Department of General Pediatrics, Münster University Children's Hospital, Albert-Schweitzer-Campus 1, D-48149 Münster, Germany.
Circ Res. 2011 Aug 19;109(5):578-92. doi: 10.1161/CIRCRESAHA.111.247965.
Artery calcification reflects an admixture of factors such as ectopic osteochondral differentiation with primary host pathological conditions. We review how genetic factors, as identified by human genome-wide association studies, and incomplete correlations with various mouse studies, including knockout and strain analyses, fit into "pieces of the puzzle" in intimal calcification in human atherosclerosis, and artery tunica media calcification in aging, diabetes mellitus, and chronic kidney disease. We also describe in sharp contrast how ENPP1, CD73, and ABCC6 serve as "cogs in a wheel" of arterial calcification. Specifically, each is a minor component in the function of a much larger network of factors that exert balanced effects to promote and suppress arterial calcification. For the network to normally suppress spontaneous arterial calcification, the "cogs" ENPP1, CD73, and ABCC6 must be present and in working order. Monogenic ENPP1, CD73, and ABCC6 deficiencies each drive a molecular pathophysiology of closely related but phenotypically different diseases (generalized arterial calcification of infancy (GACI), pseudoxanthoma elasticum (PXE) and arterial calcification caused by CD73 deficiency (ACDC)), in which premature onset arterial calcification is a prominent but not the sole feature.

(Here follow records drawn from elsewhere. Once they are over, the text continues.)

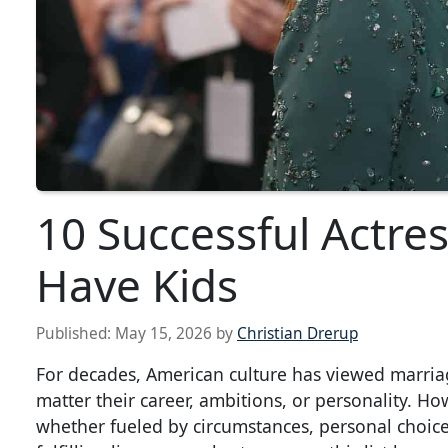
10 Successful Actre
Have Kids
Published:
May 15, 2026
by
Christian Drerup
For decades, American culture has viewed marri
matter their career, ambitions, or personality. H
whether fueled by circumstances, personal choice, 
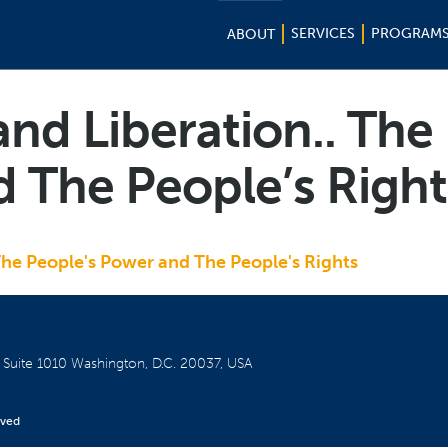
SERVICES
PROGRAM
ABOUT
and Liberation.. The
 The People’s Right
The People's Power and The People's Rights
W
Suite 1010
Washington, D.C. 20037, USA
rved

动脉钙化反映了多种因素的混合,如异位骨软骨分化与主要宿主病理状况。我们回顾了遗传因素如何通过全基因组关联研究来确定,以及与各种小鼠研究(包括基因敲除和品系分析)的不完全相关性,这些研究如何融入人类动脉粥样硬化内膜钙化和衰老、糖尿病和慢性肾脏病中动脉中层钙化的“拼图碎片”。我们还鲜明地描述了 ENPP1、CD73 和 ABCC6 如何作为动脉钙化的“齿轮”。具体而言,每个都是一个更大的网络因素的功能中的一个次要组成部分,这些因素发挥着平衡的作用来促进和抑制动脉钙化。为了使网络正常抑制自发性动脉钙化,“齿轮”ENPP1、CD73 和 ABCC6 必须存在且正常运转。单基因 ENPP1、CD73 和 ABCC6 缺陷都会导致分子病理生理学上密切相关但表型不同的疾病(婴儿全身性动脉钙化(GACI)、弹性假黄瘤(PXE)和 CD73 缺乏引起的动脉钙化(ACDC)),其中动脉钙化过早发生是一个突出但不是唯一的特征。